I've put this to the test: For decades, except for lined wool or silk suits, coats or blazers labeled "dry clean only" I dry clean my family's new garments labeled "dry clean" the first few times they need cleaning; after that I hand wash or toss them in the washing machine with great results. (I wouldn't risk this with big ticket Gucci, Chanel or Prada originals; I'm referring to more moderately priced pieces that cost under $200). Consider this: Once you have spent nearly as much dry cleaning a garment as you paid to buy it, do you continue to invest in professional cleaning or take a risk by hand washing or machine washing it? From my experience, the risk pays off; even wool lined pants from Express and silk shirts from Ann Taylor launder beautifully on a cool gentle cycle, and wool and cashmere sweaters from Lord & Taylor that I hand wash still look like new.
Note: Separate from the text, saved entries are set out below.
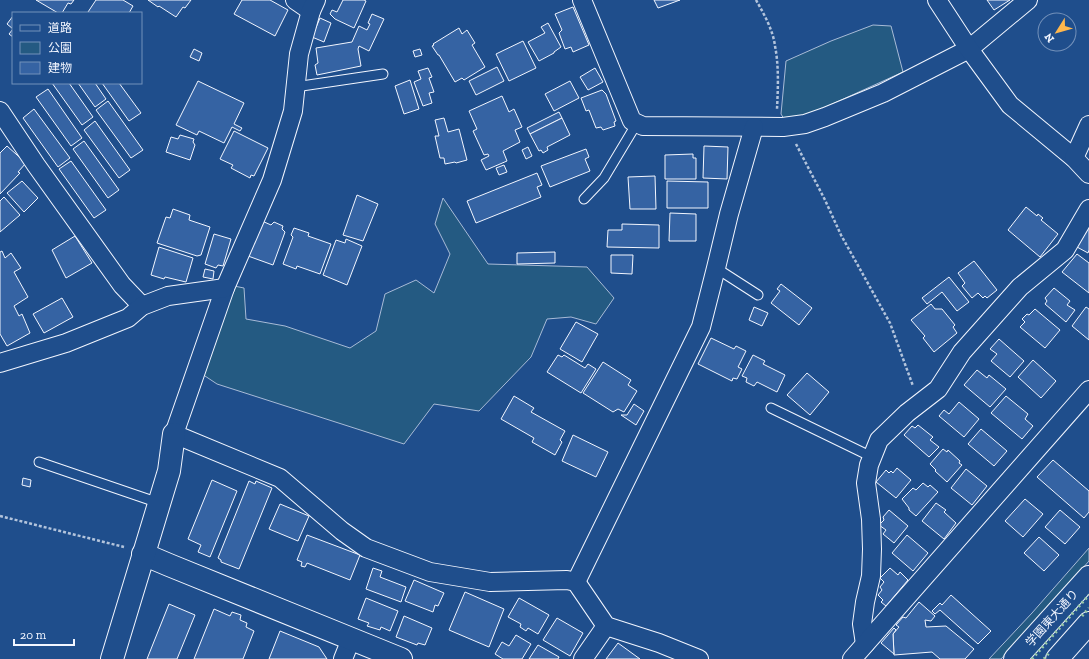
<svg xmlns="http://www.w3.org/2000/svg" width="1089" height="659" viewBox="0 0 1089 659" font-family="'Zilla Slab','Noto Sans JP',serif">
	<rect width="100%" height="100%" fill="#1f4e8c"/>
	<!-- green -->
	<g fill="#245a82" stroke="#a8bbd7">
		<path d="M873,25L891,26L903,72L806,116L784,119L781,114L786,61L831,41Z"/>
		<path d="M443,198L488,264L587,267L614,298L596,324L571,317L547,319L531,357L479,411L434,404L404,444L217,384L202,374L234,286L244,288L246,319L285,326L350,348L376,331L385,294L416,280L434,293L450,254L435,224Z"/>
		<path d="M1089,548V561L1039,618L1001,659H989L1032,613Z"/>
	</g>
	<!-- building -->
	<g fill="#3563a3" stroke="#f2f6ff">
		<path d="M36,0H74L71,4L68,3L62,13H58Z"/>
		<path d="M96,0H123L133,6L129,13H90L88,12Z"/>
		<path d="M148,0H191L185,8L183,7L176,17L159,6L158,7Z"/>
		<path d="M242,0H270L288,10L275,36L234,14Z"/>
		<path d="M343,0H364L366,1L354,28L335,19L330,14L332,10L337,12Z"/>
		<path d="M654,0H680L658,8Z"/>
		<path d="M987,0H1010L994,10Z"/>
		<path d="M573,7L589,45L573,52L571,47L565,49L559,33L562,30L555,14Z"/>
		<path d="M372,14L384,19L369,51L359,46L358,49L361,66L317,75L315,65L318,63L316,48L352,42L359,26L367,30L370,24L368,23Z"/>
		<path d="M13,16V37L9,34L13,29L7,24Z"/>
		<path d="M320,18L331,23L324,42L312,37Z"/>
		<path d="M548,23L561,47L554,52V53L539,61L528,42L545,33L541,27Z"/>
		<path d="M459,28L462,34L467,30L475,43L472,45L485,67L464,80L462,78L455,82L439,55H438L432,46L434,45L433,44Z"/>
		<path d="M523,41L536,68L509,81L496,54Z"/>
		<path d="M194,49L202,53L199,61L190,57Z"/>
		<path d="M420,49L422,55L415,57L413,51Z"/>
		<path d="M497,67L504,81L476,95L469,81Z"/>
		<path d="M428,68L432,77L429,78L434,92L429,93L432,103L423,106L414,82L421,79L418,71Z"/>
		<path d="M595,68L603,82L588,90L580,77Z"/>
		<path d="M410,80L419,109L404,114L395,86Z"/>
		<path d="M198,81L244,103L234,124L242,128L240,131L232,127L224,143L199,131L197,135L176,125Z"/>
		<path d="M570,81L579,98L554,111L545,94Z"/>
		<path d="M52,83H69L93,117L82,125Z"/>
		<path d="M78,83H95L106,99L95,107Z"/>
		<path d="M102,83H119L141,113L129,121Z"/>
		<path d="M48,89L82,138L71,146L36,97Z"/>
		<path d="M602,90L606,94L616,121L614,122L615,126L603,130L601,127L596,128L589,110L586,111L581,98Z"/>
		<path d="M502,96L509,112L514,109L522,127L515,130L520,142L503,151L507,161L486,170L481,160L489,156L488,154L484,155L473,131L477,129L469,111Z"/>
		<path d="M108,101L143,150L131,158L96,110Z"/>
		<path d="M34,109L70,158L58,167L23,118Z"/>
		<path d="M559,112L562,118L530,134L527,128Z"/>
		<path d="M444,118L448,132L459,129L467,160L456,163L455,162L445,164L444,158H440L435,136H439L435,120Z"/>
		<path d="M562,118L570,135L547,147L548,150L543,153L541,150L539,151L530,134Z"/>
		<path d="M95,121L130,170L119,178L84,130Z"/>
		<path d="M234,131L268,148L254,176L251,175L250,178L231,168L233,165L220,159Z"/>
		<path d="M180,135L194,139L193,142L195,145L190,160L166,152L171,137L178,139Z"/>
		<path d="M84,141L119,190L108,198L73,149Z"/>
		<path d="M7,146L26,163L18,172L20,173L0,194V153Z"/>
		<path d="M704,146L728,147L727,179L703,178Z"/>
		<path d="M528,147L532,156L526,159L522,150Z"/>
		<path d="M586,149L589,157L585,159L590,171L550,187L541,166Z"/>
		<path d="M693,154V158H696V179H665V155Z"/>
		<path d="M71,161L106,210L94,218L59,169Z"/>
		<path d="M504,165L507,172L499,175L496,168Z"/>
		<path d="M537,173L542,185L537,187L541,197L476,223L467,201Z"/>
		<path d="M655,176L656,209H630L628,177Z"/>
		<path d="M22,181L38,198L24,212L7,193Z"/>
		<path d="M667,181L708,182V208H667Z"/>
		<path d="M357,195L378,204L363,241L343,235Z"/>
		<path d="M4,197L20,215L0,232V201Z"/>
		<path d="M1026,207L1037,216L1038,214L1043,218L1041,220L1058,234L1040,257L1008,230Z"/>
		<path d="M173,209L190,215L189,220L210,227L201,255L197,256L157,243L166,217L170,218Z"/>
		<path d="M670,213L696,214V241H669Z"/>
		<path d="M262,221L271,225L274,222L283,226L282,229L285,232L273,265L248,256Z"/>
		<path d="M622,224L659,225V248L607,247L608,230H622Z"/>
		<path d="M1089,227V250L1088,253L1077,247Z"/>
		<path d="M294,228L309,233L308,236L331,244L320,274L297,266L296,269L283,264L293,237L291,235Z"/>
		<path d="M214,234L231,239L223,266L218,265L216,268L205,264Z"/>
		<path d="M75,236L92,263L66,278L52,250Z"/>
		<path d="M346,239L362,246L347,285L323,275L336,240L345,243Z"/>
		<path d="M159,247L193,258L186,282L165,277L164,279L151,275Z"/>
		<path d="M2,251L5,258L11,253L21,268L14,272L28,297L14,306L19,316L22,314L30,333L7,346L0,334V252Z"/>
		<path d="M555,252V263L517,264V253Z"/>
		<path d="M1077,254L1089,263V293L1062,272Z"/>
		<path d="M611,255H633L632,274L611,273Z"/>
		<path d="M974,261L997,290L987,298L985,296L983,298L978,293L972,298L962,286L965,283L958,273Z"/>
		<path d="M205,269L214,271L213,279L203,277Z"/>
		<path d="M949,277L969,302L957,311L942,292L927,304L922,298Z"/>
		<path d="M781,284L812,308L799,325L771,303L780,291L777,289Z"/>
		<path d="M1054,288L1070,301L1067,305L1075,310L1066,322L1045,304L1047,301L1045,298Z"/>
		<path d="M62,298L73,317L44,333L33,314Z"/>
		<path d="M931,304L935,309H942L955,325L953,327L957,333L934,352L923,338L925,336L911,320Z"/>
		<path d="M754,307L768,313L762,326L749,320Z"/>
		<path d="M1086,307L1089,309V340L1072,326Z"/>
		<path d="M1035,309L1060,330L1045,348L1020,327L1025,322L1022,319L1027,314L1029,315Z"/>
		<path d="M576,322L598,334L582,362L560,349Z"/>
		<path d="M711,338L734,349L736,346L746,351L738,367L742,369L737,379L733,378L732,381L698,364Z"/>
		<path d="M999,339L1024,361L1010,377L991,361L997,354L990,349Z"/>
		<path d="M558,355L562,357L564,355L585,368L588,364L596,369L581,393L547,372Z"/>
		<path d="M753,355L765,361L763,364L785,375L777,392L757,382L754,386L746,382L747,378L742,376Z"/>
		<path d="M1033,360L1056,381L1041,398L1018,377Z"/>
		<path d="M603,362L631,380L628,385L637,391L624,412L618,409L613,412L583,393Z"/>
		<path d="M977,370L987,378L989,375L1006,389L990,407L964,385Z"/>
		<path d="M807,373L829,392L810,415L787,395Z"/>
		<path d="M514,396L534,408L531,412L565,431L560,440L562,442L555,455L532,442L534,438L501,419Z"/>
		<path d="M1006,396L1028,414L1025,419L1033,426L1022,439L991,413Z"/>
		<path d="M959,402L979,419L964,437L939,416L944,410L949,414Z"/>
		<path d="M634,404L644,411L636,425L621,415H627Z"/>
		<path d="M918,425L933,437L930,440L939,447L929,457L904,435L912,426L915,428Z"/>
		<path d="M981,429L1007,451L994,466L968,444Z"/>
		<path d="M573,435L608,452L596,477L562,461Z"/>
		<path d="M943,449L947,452L948,450L960,461L959,463L962,465L947,482L935,471L936,470L930,464Z"/>
		<path d="M1053,460L1089,491V512L1084,518L1037,477Z"/>
		<path d="M897,468L911,480L896,498L876,482L886,470L889,473L891,471L893,473Z"/>
		<path d="M966,469L987,486L972,505L951,488Z"/>
		<path d="M23,478L31,480L30,487L22,485Z"/>
		<path d="M212,480L237,491L210,557L198,552L201,545L188,539Z"/>
		<path d="M249,481L255,484L256,481L272,488L239,569L221,562V560L218,558Z"/>
		<path d="M923,483L928,487L930,485L938,492L916,516L909,510V508L902,499L913,488L916,490Z"/>
		<path d="M1025,499L1043,514L1023,537L1005,521Z"/>
		<path d="M936,503L946,510L944,512L956,523L944,539L922,521Z"/>
		<path d="M280,504L309,516L298,541L269,529Z"/>
		<path d="M889,510L908,526L894,543L883,534L886,530L879,525L884,520L883,517Z"/>
		<path d="M1060,510L1080,527L1065,544L1045,527Z"/>
		<path d="M307,535L360,555L350,580L307,563L305,567L301,566L302,562L297,560Z"/>
		<path d="M907,535L928,553L913,571L892,553Z"/>
		<path d="M1039,537L1059,555L1044,571L1024,553Z"/>
		<path d="M373,568L382,571L380,577L406,587L401,602L366,589Z"/>
		<path d="M890,568L898,575L900,572L908,580L886,606L881,602L883,600L878,595L882,590L880,587L884,582L880,578Z"/>
		<path d="M414,580L444,593L438,606L435,605L433,612L405,601Z"/>
		<path d="M465,592L504,609L489,647L449,630Z"/>
		<path d="M951,595L991,631L978,644L940,610L935,614L932,611L940,603L942,605Z"/>
		<path d="M366,598L398,611L390,631L381,627L380,630L367,626L369,623L358,619Z"/>
		<path d="M519,598L549,615L538,634L528,628L526,631L520,627L521,624L508,617Z"/>
		<path d="M919,602L935,616L931,621L925,620L926,627L946,626L974,649L965,659H940L932,652L894,655L893,634L899,627L896,625L903,617L906,618Z"/>
		<path d="M169,604L195,615L177,659H147Z"/>
		<path d="M214,609L230,616L232,612L241,615L240,620L247,623L246,627L254,631L243,659H194Z"/>
		<path d="M404,616L432,628L425,645L418,643L417,645L396,637Z"/>
		<path d="M557,618L583,633L570,656L543,640Z"/>
		<path d="M894,628L896,630L893,634L894,654L881,643Z"/>
		<path d="M280,631L319,647L327,659H269Z"/>
		<path d="M516,635L531,644L522,659H503L495,654L502,642L509,646Z"/>
		<path d="M618,643L640,659H606Z"/>
		<path d="M538,645L559,657L558,659H529Z"/>
	</g>
	<g fill="none" stroke-linecap="round" stroke-linejoin="round">
		<defs>
			<g id="service">
				<path d="M295,87L383,74"/>
				<path d="M584,199L604,178L637,123"/>
				<path d="M716,268L758,295"/>
				<path d="M771,408L872,457"/>
				<path d="M39,462L159,503"/>
			</g>
			<g id="minor">
				<path d="M295,0L311,11"/>
				<path d="M316,0L311,11L299,54L293,111L272,180L225,288L174,434L280,478L342,531L366,548L430,572L490,582L567,580L576,582L606,626L659,643L699,659"/>
				<path d="M582,0L632,121L643,126L783,127L805,124L825,117L883,93L969,49L1028,0"/>
				<path d="M937,0L969,49L1010,105L1074,158L1089,174"/>
				<path d="M0,111L36,165L122,285L142,306"/>
				<path d="M1074,158L1089,125"/>
				<path d="M0,363L66,343L128,318L142,306L168,296L225,288"/>
				<path d="M576,582L701,327L716,268L729,214L754,127"/>
				<path d="M865,644L862,624L865,602L871,576L872,549L871,519L866,483L869,465L879,440L907,413L938,389L962,352L1020,287L1065,250L1089,209"/>
				<path d="M343,659L351,639"/>
				<path d="M583,659L606,626"/>
				<path d="M852,659L1089,390"/>
			</g>
			<g id="tertiary">
				<path d="M143,554L169,565L401,659"/>
				<path d="M112,659L169,471L174,434"/>
			</g>
			<g id="primary">
				<path d="M1015,659L1089,577"/>
				<path d="M1057,659L1089,623"/>
			</g>
		</defs>
		<!-- service casing -->
		<use href="#service" stroke="#f2f6ff" stroke-width="11"/>
		<!-- minor casing -->
		<use href="#minor" stroke="#f2f6ff" stroke-width="20"/>
		<!-- tertiary casing -->
		<use href="#tertiary" stroke="#f2f6ff" stroke-width="24"/>
		<!-- primary casing -->
		<use href="#primary" stroke="#f2f6ff" stroke-width="24"/>
		<!-- path -->
		<g stroke="#b3c4dc" stroke-width="2.5" stroke-dasharray="3 2" stroke-linecap="butt">
			<path d="M756,0C764,14 773,30 775,46C779,66 778,89 777,109"/>
			<path d="M796,144L825,200L841,235L890,323L913,386"/>
			<path d="M0,516L124,547"/>
		</g>
		<!-- service -->
		<use href="#service" stroke="#1f4e8c" stroke-width="9"/>
		<!-- minor -->
		<use href="#minor" stroke="#1f4e8c" stroke-width="18"/>
		<!-- tertiary -->
		<use href="#tertiary" stroke="#1f4e8c" stroke-width="22"/>
		<!-- primary -->
		<use href="#primary" stroke="#1f4e8c" stroke-width="22"/>
		<!-- hedge -->
		<g stroke="#97c8a6" stroke-width="3" stroke-dasharray="2 3" stroke-linecap="butt">
			<path d="M1082,616L1089,608"/>
			<path d="M1032,659L1089,595"/>
			<path d="M1044,659L1049,653"/>
		</g>
	</g>
	<g text-anchor="middle" stroke-width="3" stroke-linejoin="round" paint-order="stroke">
		<!-- street labels -->
		<g font-size="12" fill="#f2f6ff" stroke="#1f4e8c">
			<text transform="translate(1052 618) rotate(-48)" y="4">学園東大通り</text>
		</g>
	</g>
	<!-- legend -->
	<rect x="12" y="12" width="130" height="72" fill="#1f4e8c" stroke="#7391ba"/>
	<rect x="20" y="25" width="20" height="6" fill="#1f4e8c" stroke="#7391ba"/>
	<text x="48" y="32" font-size="12" fill="#f2f6ff">道路</text>
	<rect x="20" y="42" width="20" height="12" fill="#245a82" stroke="#7391ba"/>
	<text x="48" y="52" font-size="12" fill="#f2f6ff">公園</text>
	<rect x="20" y="62" width="20" height="12" fill="#3563a3" stroke="#7391ba"/>
	<text x="48" y="72" font-size="12" fill="#f2f6ff">建物</text>
	<!-- north arrow -->
	<g transform="translate(1057 32) rotate(233)"><circle r="19" fill="#1f4e8c" stroke="#7391ba"/>
	<path d="M0-3L7 15L0 10L-7 15Z" fill="#ffb74d"/>
	<text y="-6" font-size="11" font-weight="bold" text-anchor="middle" fill="#f2f6ff">N</text>
	</g>
	<!-- scale -->
	<path d="M14 639v6h60v-6" fill="none" stroke="#f2f6ff" stroke-width="2"/>
	<text x="20" y="639" font-size="12" fill="#f2f6ff" stroke="#1f4e8c" stroke-width="3" paint-order="stroke">20 m</text>
</svg>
Dry cleaning at home: home dry cleaning kits let you launder your delicates in a clothes dryer, and this way you avoid perc, the potentially dangerous chemical solvent used by a majority of commercial dry cleaners . Using Clorox FreshCare or P&G Dryer, you can clean 16 garments for about what you'd pay for one garment to be professionally dry cleaned.
Exception: Tackling a stained garment is best left to a professional dry cleaner.